> [Work instruction]: Find all lines below containing the string "Казахстана" and return them.

> [Extracted records]:
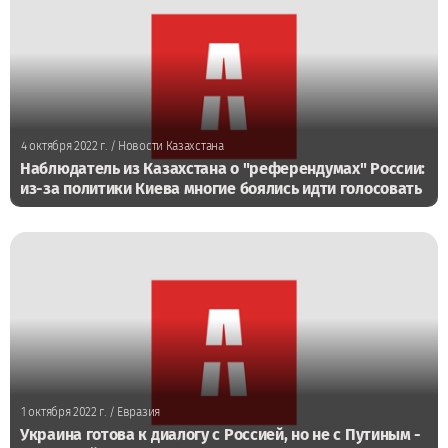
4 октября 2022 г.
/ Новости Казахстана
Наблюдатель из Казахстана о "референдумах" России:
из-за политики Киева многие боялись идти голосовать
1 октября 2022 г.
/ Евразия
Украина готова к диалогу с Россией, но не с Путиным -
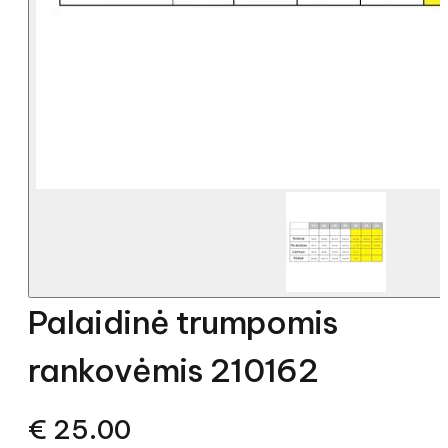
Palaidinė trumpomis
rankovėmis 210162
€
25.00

* * *

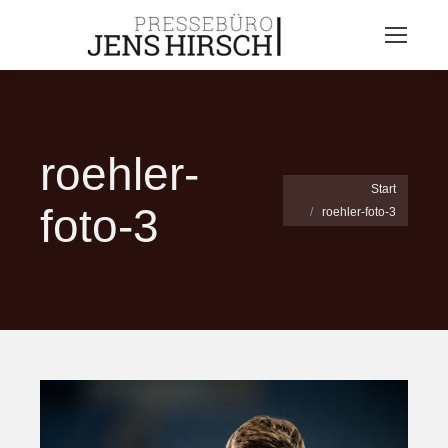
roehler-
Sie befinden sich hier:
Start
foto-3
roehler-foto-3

> [Answer for this exercise]:
/ Новости Казахстана
Наблюдатель из Казахстана о "референдумах" России:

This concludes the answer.